TEXTO EXTRAÍDO:
En el caso español, el primer caso conocido fue el de un turista alemán diagnosticado en la Gomera el 31 de enero, mientras que en la Península se diagnosticó a una turista procedente de Italia el 26 de febrero, aunque posteriormente supimos que la muerte de un ciudadano ocurrida en Valencia el 13 de febrero se debió al COVID-19.

El 31 de febrero, el Director del Centro de Coordinación de Alertas y Emergencias Sanitarias del Ministerio de Sanidad, en nombre del Gobierno, afirmó: «España no va a tener más allá de algún caso diagnosticado» (¿¿??), es más, el 26 de febrero la cuenta oficial del Ministerio de Sanidad en Twitter (@sanidadgob) advertía de que «al volver de una zona de riesgo puedes hacer vida normal, si a los 14 días no has desarrollado síntomas, no es necesario tomar medidas». El 4 marzo el mismo portavoz desaconsejaba cerrar colegios para evitar la propagación del virus, un día antes rechazaba el aislamiento de las personas que hubieran tenido contacto con infectados por coronavirus.

DATOS DE ENTRADA:

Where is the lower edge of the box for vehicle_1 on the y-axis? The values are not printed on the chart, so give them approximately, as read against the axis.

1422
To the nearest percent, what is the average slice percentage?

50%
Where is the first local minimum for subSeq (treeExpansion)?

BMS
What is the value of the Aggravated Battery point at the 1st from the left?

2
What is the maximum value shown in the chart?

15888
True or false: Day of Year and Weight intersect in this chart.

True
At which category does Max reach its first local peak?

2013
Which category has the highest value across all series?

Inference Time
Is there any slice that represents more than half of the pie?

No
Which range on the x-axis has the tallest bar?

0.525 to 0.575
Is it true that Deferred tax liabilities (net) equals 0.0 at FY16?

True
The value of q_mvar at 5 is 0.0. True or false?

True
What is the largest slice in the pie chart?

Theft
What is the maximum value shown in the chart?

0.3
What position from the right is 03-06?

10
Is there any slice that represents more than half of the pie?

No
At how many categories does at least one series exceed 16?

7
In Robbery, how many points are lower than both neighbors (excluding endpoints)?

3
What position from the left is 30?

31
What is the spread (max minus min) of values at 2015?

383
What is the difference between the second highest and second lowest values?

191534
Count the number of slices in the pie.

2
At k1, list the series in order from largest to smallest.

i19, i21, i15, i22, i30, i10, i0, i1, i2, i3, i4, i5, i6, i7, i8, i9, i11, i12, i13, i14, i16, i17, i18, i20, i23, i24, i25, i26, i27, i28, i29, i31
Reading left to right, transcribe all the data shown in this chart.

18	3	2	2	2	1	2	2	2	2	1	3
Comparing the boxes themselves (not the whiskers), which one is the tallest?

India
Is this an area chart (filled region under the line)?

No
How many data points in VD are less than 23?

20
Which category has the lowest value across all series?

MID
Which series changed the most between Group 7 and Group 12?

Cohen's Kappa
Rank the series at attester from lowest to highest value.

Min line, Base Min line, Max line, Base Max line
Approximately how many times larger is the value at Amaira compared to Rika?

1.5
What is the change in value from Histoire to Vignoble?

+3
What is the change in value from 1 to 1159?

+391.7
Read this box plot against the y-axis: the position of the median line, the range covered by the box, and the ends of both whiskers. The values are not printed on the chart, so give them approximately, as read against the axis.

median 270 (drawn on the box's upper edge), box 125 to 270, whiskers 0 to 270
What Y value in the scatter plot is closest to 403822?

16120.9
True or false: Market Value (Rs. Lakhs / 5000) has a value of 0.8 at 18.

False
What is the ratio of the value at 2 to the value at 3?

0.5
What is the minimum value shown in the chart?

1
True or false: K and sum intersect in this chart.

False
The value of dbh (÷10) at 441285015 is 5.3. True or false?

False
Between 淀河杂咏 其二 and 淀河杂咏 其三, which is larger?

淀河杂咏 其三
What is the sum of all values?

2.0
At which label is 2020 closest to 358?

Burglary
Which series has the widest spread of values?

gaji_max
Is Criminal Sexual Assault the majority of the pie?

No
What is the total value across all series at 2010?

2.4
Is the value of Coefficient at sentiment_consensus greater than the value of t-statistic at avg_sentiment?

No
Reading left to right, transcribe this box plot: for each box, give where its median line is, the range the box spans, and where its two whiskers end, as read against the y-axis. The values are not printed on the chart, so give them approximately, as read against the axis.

QUÉ SE PIDE:
a) Di si cada afirmación coincide con el texto extraído. Responde sí o no y cita las palabras del texto que lo deciden.
(i) El primer caso conocido en España fue un turista alemán diagnosticado en la Gomera.
(ii) La turista diagnosticada en la Península el 26 de febrero venía de Francia.
(iii) El 4 de marzo el portavoz recomendaba cerrar colegios.
b) Según el texto extraído, ¿cuál es la cuenta oficial del Ministerio de Sanidad en Twitter?
c) Apunta todos los lugares con nombre propio que aparecen en el texto extraído.

RESPUESTAS ESCRITAS:
a)
(i) Sí: «el primer caso conocido fue el de un turista alemán diagnosticado en la Gomera el 31 de enero».
(ii) No: «se diagnosticó a una turista procedente de Italia el 26 de febrero».
(iii) No: «El 4 marzo el mismo portavoz desaconsejaba cerrar colegios».

b) @sanidadgob

c)
- la Gomera
- la Península
- Italia
- Valencia
- España